Couch and Shughart’s book brings together a number of public-choice studies by other authors which have appeared in various journals, but have never
been formally connected to each other in a single book. The authors also perform their own statistical tests, using data discovered by Leonard Arrington in
1969 that lists detailed New Deal expenses across states. Because The Political Economy of the New Deal depends upon interpretation of numerous
statistical tests, it is not exactly the book you might want to give to your favorite history professor who insists that Roosevelt saved the country.
Before examining the strengths of this book, we first criticize its most glaring weakness from the Austrian point of view: the inability to pinpoint causes of the
economic downturn. In defense of the authors, this is no a book on business cycles, not do they claim any special knowledge of what triggers boom and
bust. However, they fail to even mention Rothbard’s work, although they cite Vedder and Gallaway several times.
Couch and Shughart unwittingly come close to explaining the cause of the crash (p. 12) when they refer to the disastrous attempts by Britain’s Chancellor of
the Exchequor Winston Churchill to return the pound to its pre-World War I standard. As Rothbard pointed out in America’s Great Depression, Churchill
convinced the Federal Reserve to follow an easy money policy, which led to the stock-market bubble which ultimately collapsed in 1929. Instead of
continuing with this theme, the authors enlist the explanations of John Kenneth Galbraith to dismiss it.
They then turn to the monetarist explanation, that the Federal Reserve failed to keep the banking system afloat by lending through its discount window. They
are on more solid ground here, especially when they examine the issue from a public choice point-of-view. According to Friedman and Schwartz, the Fed’s
failure to bail out the troubled banks resulted from myopia on behalf of the central bankers, who were engaged in a power struggle in the vacuum left behind
by the death of New York Fed Governor Benjamin Strong in 1928. Anderson, Shughart, and Tollison (1988) demonstrated that the Fed’s policy was
rational in that it ultimately strengthened the position of member banks, not to mention greater monetary powers given by Congress to the Federal Reserve
Rothbard disputes the “dastardly Fed” argument in America’s Great Depression by pointing out that the central bank did, indeed, try to pump up bank
reserves from 1930 to 1932. The problem was not that the Fed was failing in its attempts to increase the money supply, as economically unsound as the
policy may have been. Rather the Fed’s efforts were thwarted by banks who increased their excess reserves and currency holdings, and the public who did
not respond to the lowering of interest rates by borrowing more money.

:::::

INSTRUCTIONS TO FOLLOW:
Carry the review of Couch and Shughart's book on the New Deal forward from its final sentence. The listing after this point comes from a separate source and is unrelated to the review.

AVAILABLE DATA:
:::::

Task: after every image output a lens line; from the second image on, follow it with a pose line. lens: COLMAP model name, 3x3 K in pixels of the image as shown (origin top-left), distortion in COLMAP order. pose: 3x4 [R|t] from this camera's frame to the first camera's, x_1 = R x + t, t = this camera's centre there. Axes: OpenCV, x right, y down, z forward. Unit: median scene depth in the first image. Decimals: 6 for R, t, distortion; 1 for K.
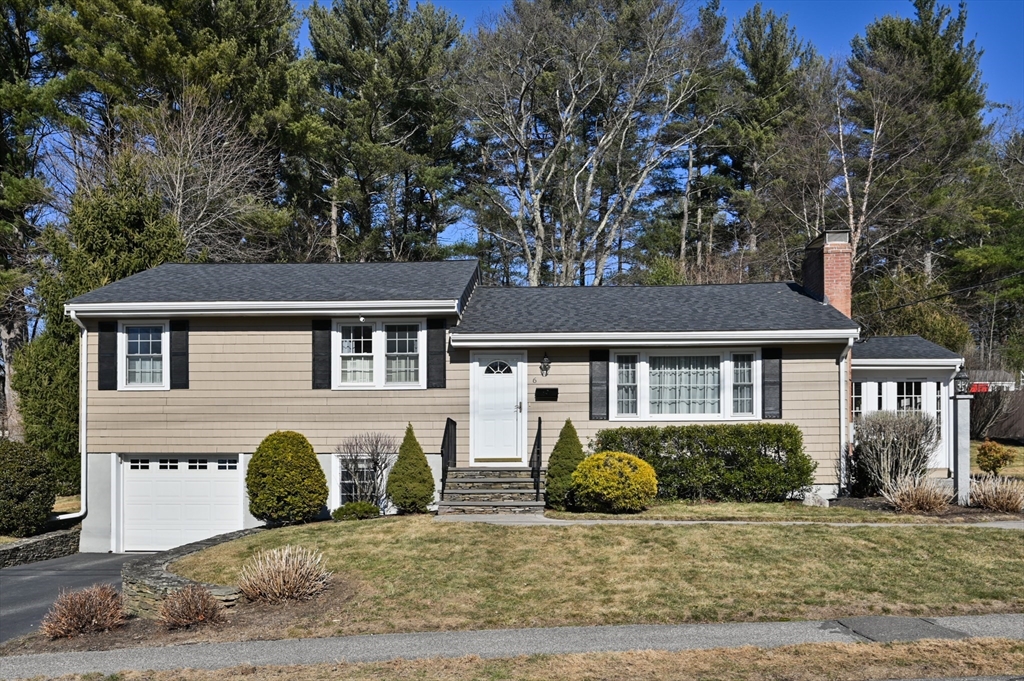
lens RADIAL K [[766.9, 0, 512.4], [0, 766.9, 345.8], [0, 0, 1]] dist [-0.007184, 0.004087]
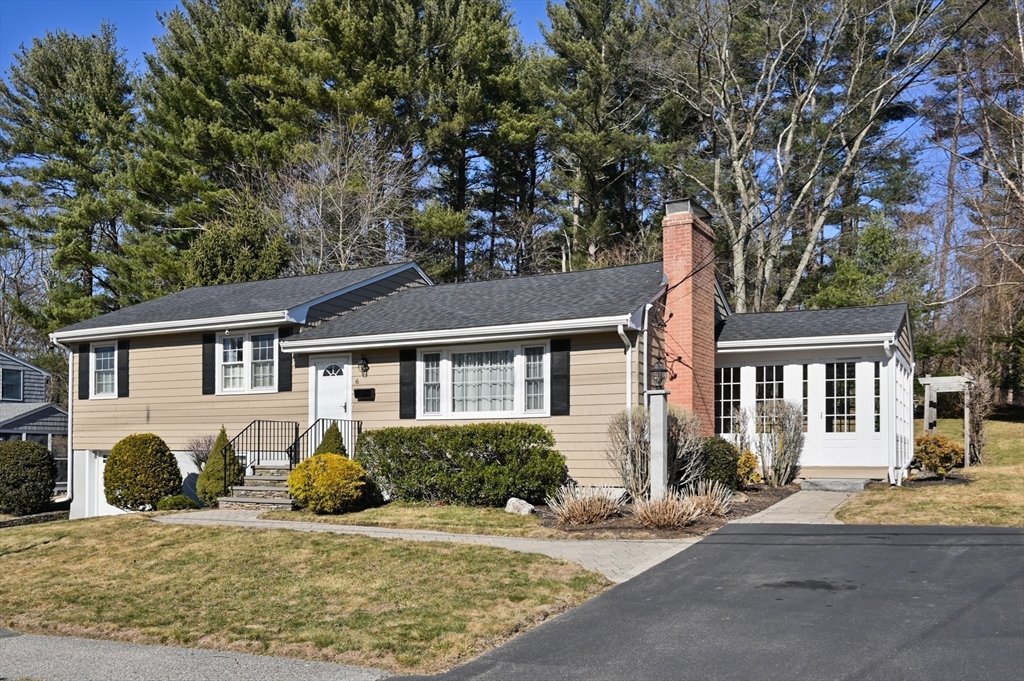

:::::

ANSWER FOR THIS EXERCISE:
Rothbard’s explanation for why this phenomenon occurred is simple. The malinvestments brought on by the Fed’s earlier policies of monetary expansion
could not be propped up by new injections of credit, no matter how attractive interest rates may have been. In fact, Rothbard argues that the central bank,
instead of trying to inflate the currency, should have been following a policy of deflation and the ending of the fractional-reserve banking system.
While Couch and Shughart seem to stumble over what caused the stock market crash, they do point out the damage done by interventionist policies of
President Herbert Hoover, often referring to Vedder and Gallaway’s Out of Work (1993). Vedder and Gallaway pointed out (as did Rothbard) that the
Hoover administration engaged in open “jawboning” of business leaders to keep prices and wages at high levels, thus forcing up real wages in a time of
declining productivity. They also note the damage done by passage of the Smoot-Hawley Tariff of 1930, which quickly accelerated the U.S. economy’s
downward spiral. The Higgs thesis that the anti-business pronouncements of the Roosevelt administration created great uncertainty in the private sector also
receives strong mention. They write:
There are a number of reasons why American economic policy failed. One if the First New Deal’s wrong-headed strategy of responding to the
colossal decline in real output by implementing programs designed to reduce production even further. Another is a series of disastrous monetary
policy initiatives, beginning with a sharp contraction on the money supply at the depression’s outset and ending with a doubling of required reserve
ratios at a time (1936-37) when recovery seemed to be underway. Yet another is the uncertainty created by the brain trust’s anti-market rhetoric,
especially so during the Second New Deal, which seemed to put private property-rights in jeopardy.
As Couch and Shughart move away from causes of the depression to the Roosevelt response, the book becomes stronger in its analysis. Their theme is
two-fold. First, they accurately note that those who shaped the New Deal were strongly anticapitalist in their outlook. For example, they write that Rexford
Guy Tugwell, called the “architect” of the First New Deal, was an institutionalist economist from Columbia University who believed that the price system was
both inefficient and a major cause of “speculation” by greedy people. In other words, the ideology of the New Dealers did matter.
Second, they point out how politics determined the actual distribution of New Deal funds. One example they give is the dispersal of Works Progress
Administration (WPA) projects. Given the supposed “compassionate” nature of the Roosevelt administration, one would think that those in the most dire
need would receive the most help. Under the leadership of Roosevelt deputy Harry Hopkins, however, the WPA discriminated among states according to
the political needs of the Democratic party, as government dollars were distributed according to their marginal political benefit.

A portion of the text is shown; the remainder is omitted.